La reforma educativa planteada por el Gobierno de Mariano Rajoy no solo afectará a la estructura de los planes de estudio, sino que introducirá medidas para mejorar la calidad de los centros educativos.
Según han avanzado fuentes del Partido Popular, además de ampliar el Bachillerato en un tercer curso, reduciendo en un año la Educación Secundaria Obligatoria, se establecerán dos pruebas académicas de carácter nacional al final de Primaria y de Secundaria que no tendrán consecuencias en las notas finales de los alumnos, pero que servirán para evaluar el nivel de los estudiantes y los centros.
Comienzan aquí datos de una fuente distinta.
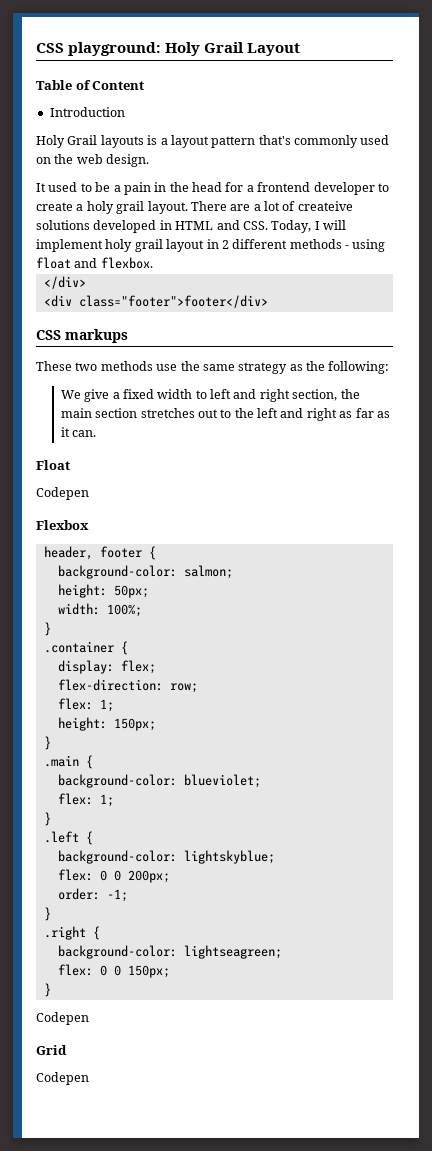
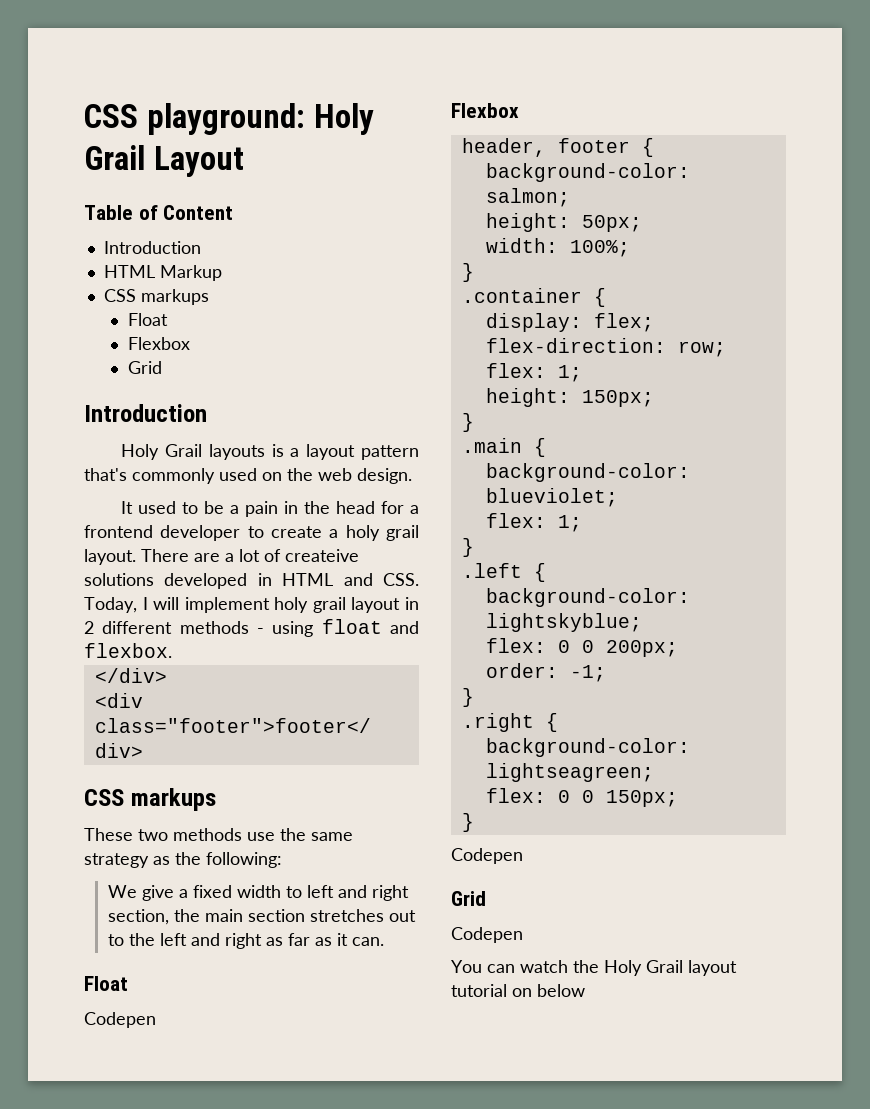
(125, 112) none -> [103,265,222,281] [103,289,209,305] [127,313,168,326] [127,337,190,350] [127,361,162,374] [84,404,207,422] // HTML Markup // CSS markups // Float // Flexbox // Grid // Introduction
(89, 1078) none -> [451,960,737,976] [451,984,585,997] // You can watch the Holy Grail layout tutorial on below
Queda por saber ahora si estos exámenes serán similares a las actuales Pruebas de Evaluación de Diagnóstico que llevan a cabo las comunidades autónomas.
Además, en su afán por mejorar la calidad del sistema educativo, el PP creará un diploma a la excelencia que sirva de premio a los alumnos que obtengan las mejores calificaciones en esas nuevas pruebas, favoreciendo el acceso preferente de esos estudiantes a becas o cursos de idiomas en el extranjero.
Por otra parte, siguiendo con la idea de la Consejería de Educación de Castilla y León, el sistema de oposición del profesorado se realizará a través de un nuevo sistema de carácter nacional y la convocatoria será similar a la del MIR que realizan los médicos.
Asimismo, en las tareas del ministro de Educación, José Ignacio Wert, está fomentar la educación bilingüe español-inglés desde la educación Infantil.